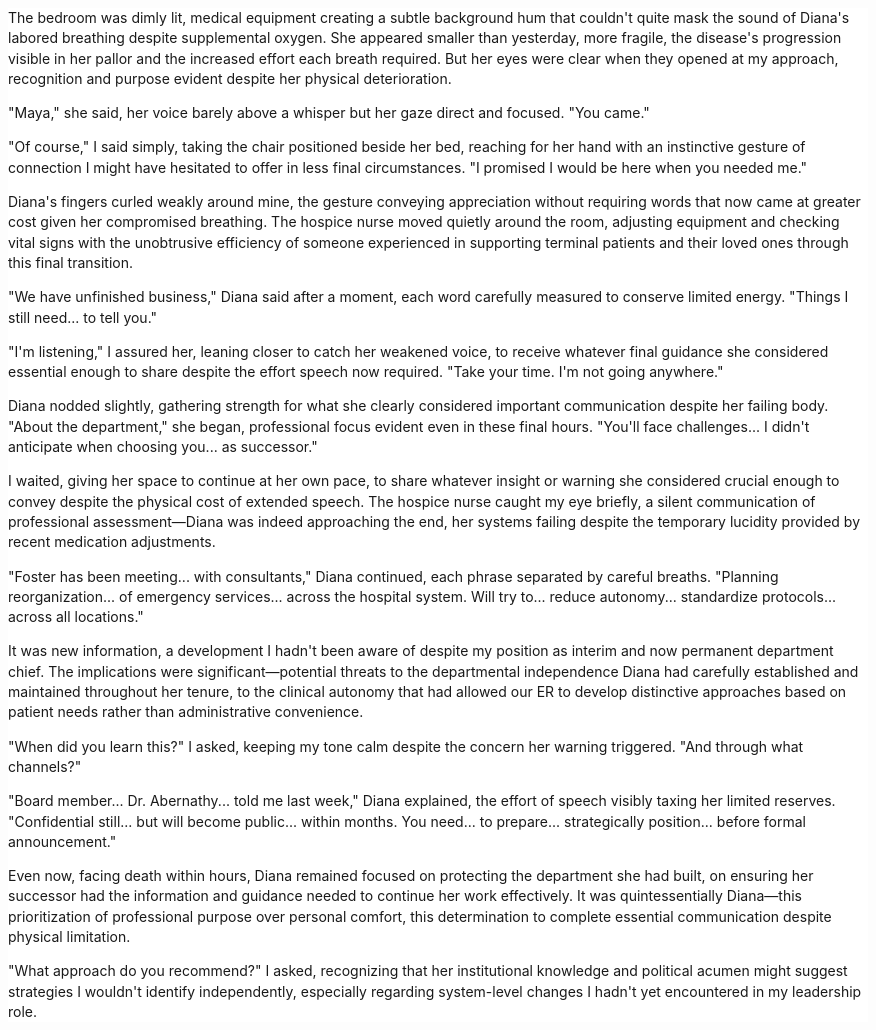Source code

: The bedroom was dimly lit, medical equipment creating a subtle background hum that couldn't quite mask the sound of Diana's labored breathing despite supplemental oxygen. She appeared smaller than yesterday, more fragile, the disease's progression visible in her pallor and the increased effort each breath required. But her eyes were clear when they opened at my approach, recognition and purpose evident despite her physical deterioration.

"Maya," she said, her voice barely above a whisper but her gaze direct and focused. "You came."

"Of course," I said simply, taking the chair positioned beside her bed, reaching for her hand with an instinctive gesture of connection I might have hesitated to offer in less final circumstances. "I promised I would be here when you needed me."

Diana's fingers curled weakly around mine, the gesture conveying appreciation without requiring words that now came at greater cost given her compromised breathing. The hospice nurse moved quietly around the room, adjusting equipment and checking vital signs with the unobtrusive efficiency of someone experienced in supporting terminal patients and their loved ones through this final transition.

"We have unfinished business," Diana said after a moment, each word carefully measured to conserve limited energy. "Things I still need... to tell you."

"I'm listening," I assured her, leaning closer to catch her weakened voice, to receive whatever final guidance she considered essential enough to share despite the effort speech now required. "Take your time. I'm not going anywhere."

Diana nodded slightly, gathering strength for what she clearly considered important communication despite her failing body. "About the department," she began, professional focus evident even in these final hours. "You'll face challenges... I didn't anticipate when choosing you... as successor."

I waited, giving her space to continue at her own pace, to share whatever insight or warning she considered crucial enough to convey despite the physical cost of extended speech. The hospice nurse caught my eye briefly, a silent communication of professional assessment—Diana was indeed approaching the end, her systems failing despite the temporary lucidity provided by recent medication adjustments.

"Foster has been meeting... with consultants," Diana continued, each phrase separated by careful breaths. "Planning reorganization... of emergency services... across the hospital system. Will try to... reduce autonomy... standardize protocols... across all locations."

It was new information, a development I hadn't been aware of despite my position as interim and now permanent department chief. The implications were significant—potential threats to the departmental independence Diana had carefully established and maintained throughout her tenure, to the clinical autonomy that had allowed our ER to develop distinctive approaches based on patient needs rather than administrative convenience.

"When did you learn this?" I asked, keeping my tone calm despite the concern her warning triggered. "And through what channels?"

"Board member... Dr. Abernathy... told me last week," Diana explained, the effort of speech visibly taxing her limited reserves. "Confidential still... but will become public... within months. You need... to prepare... strategically position... before formal announcement."

Even now, facing death within hours, Diana remained focused on protecting the department she had built, on ensuring her successor had the information and guidance needed to continue her work effectively. It was quintessentially Diana—this prioritization of professional purpose over personal comfort, this determination to complete essential communication despite physical limitation.

"What approach do you recommend?" I asked, recognizing that her institutional knowledge and political acumen might suggest strategies I wouldn't identify independently, especially regarding system-level changes I hadn't yet encountered in my leadership role.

The task:
Make an exact copy of the records shown above, without the pictures.

Answer to this exercise:
Source code

: The bedroom was dimly lit, medical equipment creating a subtle background hum that couldn't quite mask the sound of Diana's labored breathing despite supplemental oxygen. She appeared smaller than yesterday, more fragile, the disease's progression visible in her pallor and the increased effort each breath required. But her eyes were clear when they opened at my approach, recognition and purpose evident despite her physical deterioration.

"Maya," she said, her voice barely above a whisper but her gaze direct and focused. "You came."

"Of course," I said simply, taking the chair positioned beside her bed, reaching for her hand with an instinctive gesture of connection I might have hesitated to offer in less final circumstances. "I promised I would be here when you needed me."

Diana's fingers curled weakly around mine, the gesture conveying appreciation without requiring words that now came at greater cost given her compromised breathing. The hospice nurse moved quietly around the room, adjusting equipment and checking vital signs with the unobtrusive efficiency of someone experienced in supporting terminal patients and their loved ones through this final transition.

"We have unfinished business," Diana said after a moment, each word carefully measured to conserve limited energy. "Things I still need... to tell you."

"I'm listening," I assured her, leaning closer to catch her weakened voice, to receive whatever final guidance she considered essential enough to share despite the effort speech now required. "Take your time. I'm not going anywhere."

Diana nodded slightly, gathering strength for what she clearly considered important communication despite her failing body. "About the department," she began, professional focus evident even in these final hours. "You'll face challenges... I didn't anticipate when choosing you... as successor."

I waited, giving her space to continue at her own pace, to share whatever insight or warning she considered crucial enough to convey despite the physical cost of extended speech. The hospice nurse caught my eye briefly, a silent communication of professional assessment—Diana was indeed approaching the end, her systems failing despite the temporary lucidity provided by recent medication adjustments.

"Foster has been meeting... with consultants," Diana continued, each phrase separated by careful breaths. "Planning reorganization... of emergency services... across the hospital system. Will try to... reduce autonomy... standardize protocols... across all locations."

It was new information, a development I hadn't been aware of despite my position as interim and now permanent department chief. The implications were significant—potential threats to the departmental independence Diana had carefully established and maintained throughout her tenure, to the clinical autonomy that had allowed our ER to develop distinctive approaches based on patient needs rather than administrative convenience.

"When did you learn this?" I asked, keeping my tone calm despite the concern her warning triggered. "And through what channels?"

"Board member... Dr. Abernathy... told me last week," Diana explained, the effort of speech visibly taxing her limited reserves. "Confidential still... but will become public... within months. You need... to prepare... strategically position... before formal announcement."

Even now, facing death within hours, Diana remained focused on protecting the department she had built, on ensuring her successor had the information and guidance needed to continue her work effectively. It was quintessentially Diana—this prioritization of professional purpose over personal comfort, this determination to complete essential communication despite physical limitation.

"What approach do you recommend?" I asked, recognizing that her institutional knowledge and political acumen might suggest strategies I wouldn't identify independently, especially regarding system-level changes I hadn't yet encountered in my leadership role.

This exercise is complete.